SRTK: Subgraph Retrieval Toolkit

SRTK is a toolkit for semantic-relevant subgraph retrieval from large-scale knowledge graphs. It currently supports Wikidata, Freebase and DBpedia.

A minimum walkthrough of the retrieve process:

Prerequisite

Installations

pip install srtk

Local Deployment of Knowledge Graphs

Usage

There are mainly five subcommands of SRTK, which covers the whole pipeline of subgraph retrieval.

For retrieval:

srtk link: Link entity mentions in texts to a knowledge graph. Currently Wikidata and DBpedia are supported out of the box.
srtk retrieve: Retrieve semantic-relevant subgraphs from a knowledge graph with a trained retriever. It can also be used to evaluate a trained retriever.
srtk visualize: Visualize retrieved subgraphs using a graph visualization tool.

For training a retriever:

srtk preprocess: Preprocess a dataset for training a subgraph retrieval model.
srtk train: Train a subgraph retrieval model on a preprocessed dataset.

Use srtk [subcommand] --help to see the detailed usage of each subcommand.

A Tour of SRTK

Retrieve Subgraphs

Retrieve subgraphs with a trained scorer

srtk retrieve [-h] -i INPUT -o OUTPUT [-e SPARQL_ENDPOINT] -kg {freebase,wikidata,dbpedia}
              -m SCORER_MODEL_PATH [--beam-width BEAM_WIDTH] [--max-depth MAX_DEPTH]
              [--evaluate] [--include-qualifiers]

The scorer-model-path argument can be any huggingface pretrained encoder model. If it is a local path, please ensure the tokenizer is also saved along with the model.

Visualize retrieved subgraph

srtk visualize [-h] -i INPUT -o OUTPUT_DIR [-e SPARQL_ENDPOINT]
               [-kg {wikidata,freebase}] [--max-output MAX_OUTPUT]

Train a Retriever

A scorer is the model used to navigate the expanding path. At each expanding step, relations scored higher with scorer are picked as relations for the next hop.

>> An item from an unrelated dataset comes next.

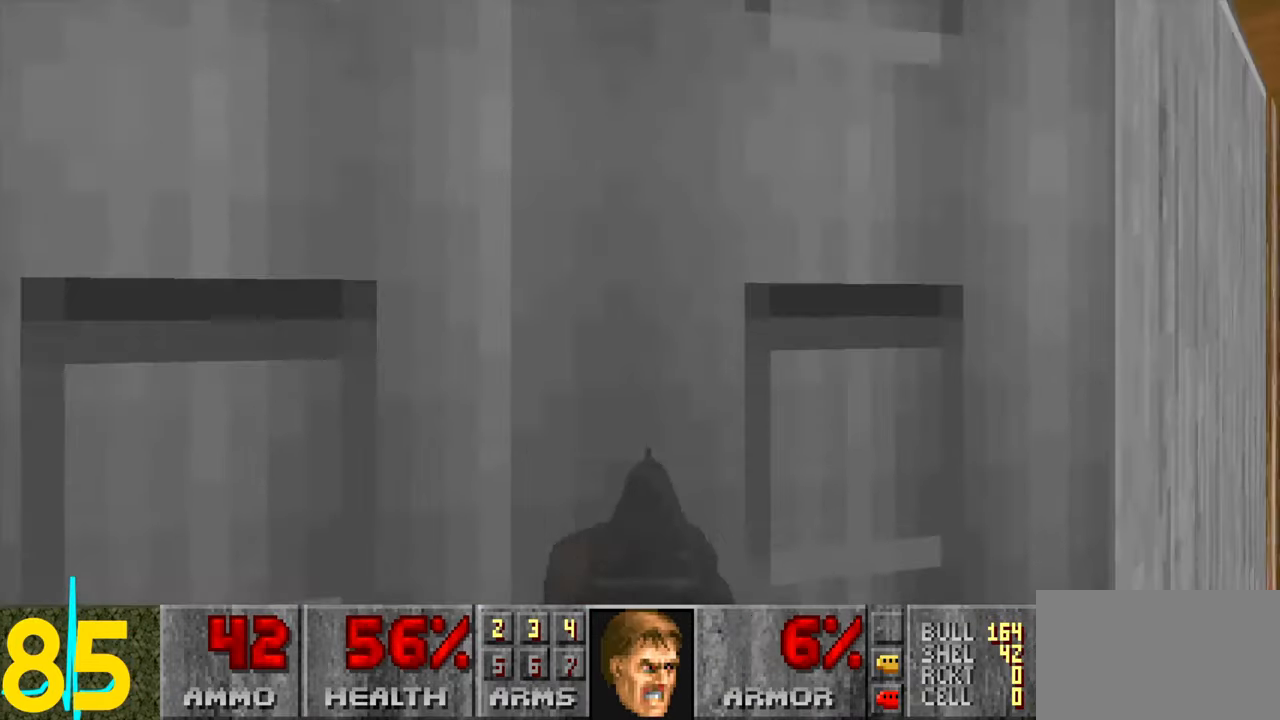
{"keys": ["w"], "mouse": [], "events": [[50, "a", "down"], [150, "a", "up"]]}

The score is based on the embedding similarity of the to-be-expanded relation with the query (question + previous expanding path).

The model is trained in a distant supervised learning fashion. Given the question entities and the answer entities, the model uses the shortest paths along them as the supervision signal.

Preprocess a dataset

prepare training samples where question entities and answer entities are know.

The training data should be saved in a jsonl file (e.g. data/grounded.jsonl). Each training sample should come with the following format:

{
  "id": "sample-id",
  "question": "Which universities did Barack Obama graduate from?",
  "question_entities": [
    "Q76"
  ],
  "answer_entities": [
    "Q49122",
    "Q1346110",
    "Q4569677"
  ]
}

Preprocess the samples with srtk preprocess command.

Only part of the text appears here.